THE TASK: Would you transcribe each of the entries exactly, with nothing added or dropped?

—————

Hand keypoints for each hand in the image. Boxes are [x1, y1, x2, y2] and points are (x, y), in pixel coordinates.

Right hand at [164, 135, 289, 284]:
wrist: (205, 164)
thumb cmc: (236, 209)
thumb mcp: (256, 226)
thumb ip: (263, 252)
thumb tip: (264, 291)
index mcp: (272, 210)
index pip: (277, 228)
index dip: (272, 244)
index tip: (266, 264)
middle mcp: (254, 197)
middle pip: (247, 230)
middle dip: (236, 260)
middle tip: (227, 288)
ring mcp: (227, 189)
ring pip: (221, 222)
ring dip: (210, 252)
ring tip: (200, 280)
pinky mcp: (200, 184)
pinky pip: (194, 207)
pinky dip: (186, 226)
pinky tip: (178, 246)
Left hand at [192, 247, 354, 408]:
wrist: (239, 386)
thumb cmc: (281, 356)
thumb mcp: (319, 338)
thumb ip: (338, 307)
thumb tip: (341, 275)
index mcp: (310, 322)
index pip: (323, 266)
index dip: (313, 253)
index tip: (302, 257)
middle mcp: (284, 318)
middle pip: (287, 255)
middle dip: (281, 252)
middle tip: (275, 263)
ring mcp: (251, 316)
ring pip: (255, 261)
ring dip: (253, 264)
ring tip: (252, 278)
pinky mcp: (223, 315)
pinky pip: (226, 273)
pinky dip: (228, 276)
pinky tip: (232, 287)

—————

SOLUTION FOR THIS EXERCISE:
Hand keypoints for each hand in the image. Boxes are [x1, y1, x2, y2] and points are (x, y), in pixel coordinates.

Right hand at [164, 135, 289, 284]:
wrist: (205, 164)
thumb cmc: (236, 209)
thumb mcp: (256, 226)
thumb ip: (263, 252)
thumb tip: (264, 291)
index mcp: (272, 210)
index pip: (277, 228)
index dip: (272, 244)
index tip: (266, 264)
middle mcp: (254, 197)
middle pip: (247, 230)
middle dip: (236, 260)
middle tip: (227, 288)
ring mcp: (227, 189)
ring pip: (221, 222)
ring dip: (210, 252)
ring tip: (200, 280)
pinky mcp: (200, 184)
pinky pip: (194, 207)
pinky dip: (186, 226)
pinky tip: (178, 246)
Left hand at [192, 247, 354, 408]:
wrist: (239, 386)
thumb cmc: (281, 356)
thumb mcp: (319, 338)
thumb ip: (338, 307)
thumb tip: (341, 275)
index mcp: (310, 322)
index pip: (323, 266)
index dip: (313, 253)
index tip: (302, 257)
middle mcp: (284, 318)
middle pip: (287, 255)
middle dip: (281, 252)
middle tip: (275, 263)
ring mcp: (251, 316)
ring pip: (255, 261)
ring dip: (253, 264)
ring tip: (252, 278)
pinky mcp: (223, 315)
pinky pip: (226, 273)
pinky dip: (228, 276)
pinky tip: (232, 287)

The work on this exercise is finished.